Aylardır bugünü bekleyen, sabır ve azimle ilmek ilmek çalışan, ilerleyen değerli öğrenciler, aileler ve süreç boyunca emek veren öğretmenler var. Hepimize geçmiş olsun. Aylardır verdiğimiz emekler karşılığını elbette bulacaktır. Sadece bir sınavla başarının ölçülemeyeceğini biliyor; kazanılan sistemli çalışma alışkanlığının, tüm yaşamı olumlu yönde etkileyebileceğini de unutmuyoruz.
Bildiğimiz bir başka gerçek de şudur ki: Akademik başarı, bir bireyin değerini belirlemez. Bu süreçte birçok öğrenciyle tanıştım. Çocuklukla büyüme arasında bocalayan, parçalanmış ailelerin çocukları, maddi ve manevi zorluklar içerisinde mücadele eden, eğitimlerini sağlıklı bir şekilde sürdüremeyen, nörolojik olarak bu performansı göstermekte zorlanan ya da aile baskısı sebebiyle psikolojik olarak yıpranan nice öğrenciyle yollarımız kesişti. Her bireyin verdiği mücadele benzersizdi; dışarıdan göründüğü kadar kolay değildi.
^^^^^^^^
Görev 1 » Sınav süreci hakkındaki metni iki cümleyle özetleyin.
Görev 2 » Sınav süreci hakkındaki metne göre akademik başarı neyi belirlemez?
Görev 3 » Sınav süreci hakkındaki metni son cümlesinden sonra devam ettirerek yazın.

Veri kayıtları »
^^^^^^^^
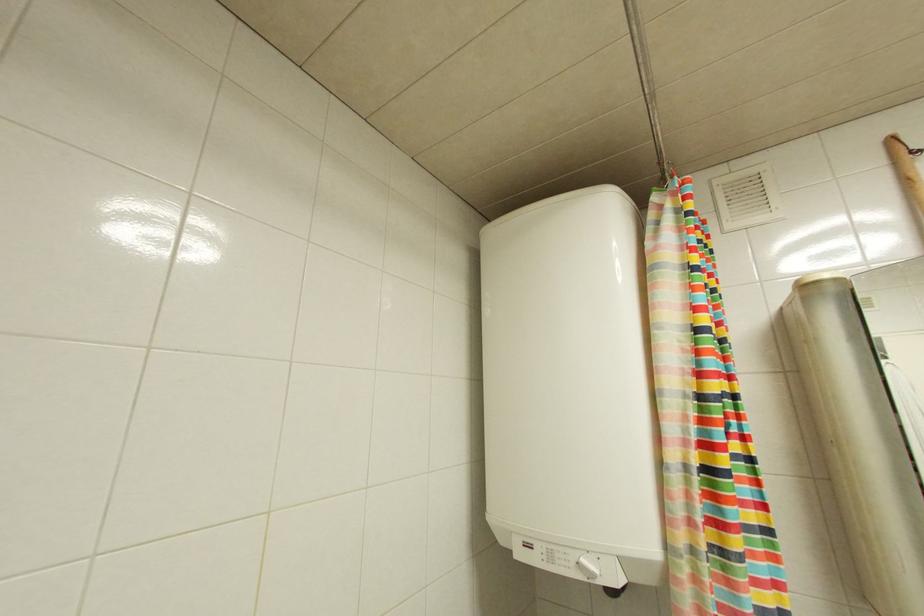
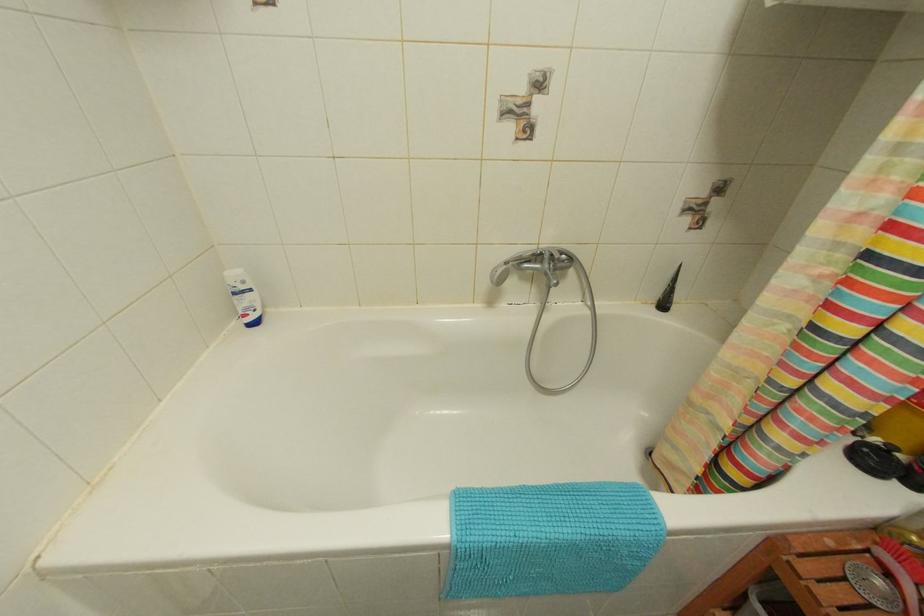
How did the camera likely rotate?

The rotation direction of the camera is left-down.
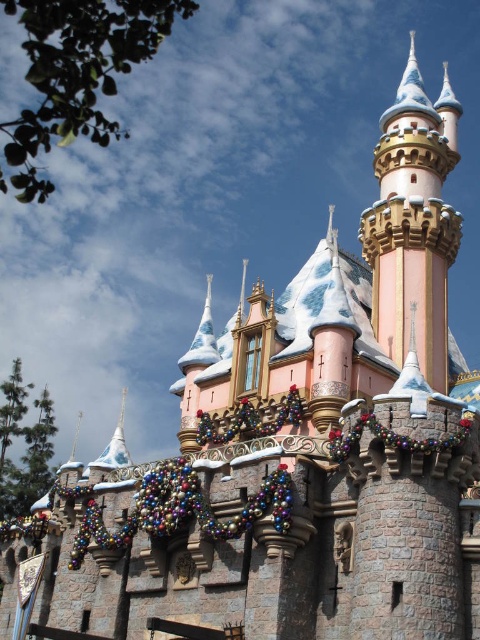
You are a maintenance worker tasked with checking the distance between the pink stone castle tower at upper right and the multicolored glass garland at lower center. According to the castle blueprints, the safety distance should be at least 30 meters. Is the current distance compliant with the safety standards?

The distance between the pink stone castle tower at upper right and the multicolored glass garland at lower center is 29.12 meters, which is below the required 30 meters safety standard. Therefore, it does not comply with the safety requirements.

From the picture: You are a visitor standing at the base of the pink stone castle tower at upper right and the multicolored glass garland at lower center. Which object is higher from the ground?

The pink stone castle tower at upper right is taller than the multicolored glass garland at lower center, so the tower is higher from the ground.

Consider the image. You are a castle decorator who wants to hang a new decoration between the multicolored glass garland at lower center and the metallic garland at center. Which garland should you place higher to maintain symmetry?

The multicolored glass garland at lower center has a greater height compared to the metallic garland at center, so to maintain symmetry, you should place the new decoration higher near the multicolored glass garland at lower center.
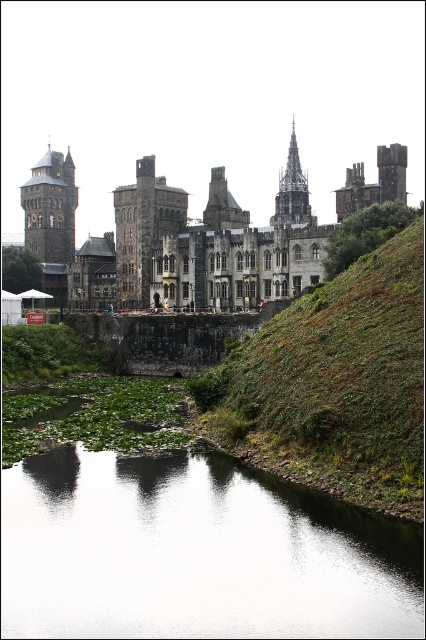
Does stone castle at center have a greater width compared to brown stone tower at left?

Indeed, stone castle at center has a greater width compared to brown stone tower at left.

Does stone castle at center appear on the right side of brown stone tower at left?

Indeed, stone castle at center is positioned on the right side of brown stone tower at left.

At what (x,y) coordinates should I click in order to perform the action: click on stone castle at center. Please return your answer as a coordinate pair (x, y). Looking at the image, I should click on (192, 237).

Find the location of `stone castle at center`. stone castle at center is located at coordinates (192, 237).

Is green grassy hillside at center-right thinner than dark gray stone tower at center?

In fact, green grassy hillside at center-right might be wider than dark gray stone tower at center.

Which is above, green grassy hillside at center-right or dark gray stone tower at center?

Positioned higher is dark gray stone tower at center.

Measure the distance between green grassy hillside at center-right and camera.

48.41 meters

Locate an element on the screen. The image size is (426, 640). green grassy hillside at center-right is located at coordinates (333, 385).

Who is more forward, (342,328) or (304,182)?

Point (342,328) is in front.

The image size is (426, 640). Identify the location of green grassy hillside at center-right. (333, 385).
^^^^^^^^
Sonuç 1 » Aylardır sabır ve azimle çalışan öğrencilere, ailelere ve emek veren öğretmenlere geçmiş olsun denir; başarının tek bir sınavla ölçülemeyeceği ve kazanılan sistemli çalışma alışkanlığının tüm yaşamı olumlu yönde etkileyebileceği vurgulanır. Akademik başarının bir bireyin değerini belirlemediği belirtilir ve çeşitli zorluklarla mücadele eden birçok öğrencinin mücadelesinin benzersiz olduğu, dışarıdan göründüğü kadar kolay olmadığı anlatılır.

Sonuç 2 » Bir bireyin değerini belirlemez.

Sonuç 3 »
Bu süreci öğrencilerle ve ailelerle birlikte yönetirken görevimin ne kadar kutsal olduğunu defalarca yeniden idrak ettim. Çünkü biliyorum ki, psikolojik olarak desteklenmeyen bir bireyden akademik başarı beklemek, haksızlık olur. Çok şükür ki, bu anlamda birçok öğrencide olumlu dönüşler aldık. Şimdi gelelim bugünkü sınavın değerlendirmesine:
Bu Yılki LGS, Gerçek Anlamda Seçici Bir Sınavdı
2025 Liselere Geçiş Sınavı, uzun süredir karşılaşmadığımız kadar kapsamlı ve seçici bir sınav olarak öne çıktı. Hangi dersi ele alırsanız alın, her biri kendi ağırlığını sınavın içine koymuştu. Tüm branşlar adeta, “Ben de bu yarışın içindeyim,” dedi. Türkçe, Matematik ve Fen Bilimleri her zamanki gibi ön planda yer alırken; İnkılap Tarihi, Din Kültürü ve İngilizce de sınavın belirleyici parçaları hâline geldi.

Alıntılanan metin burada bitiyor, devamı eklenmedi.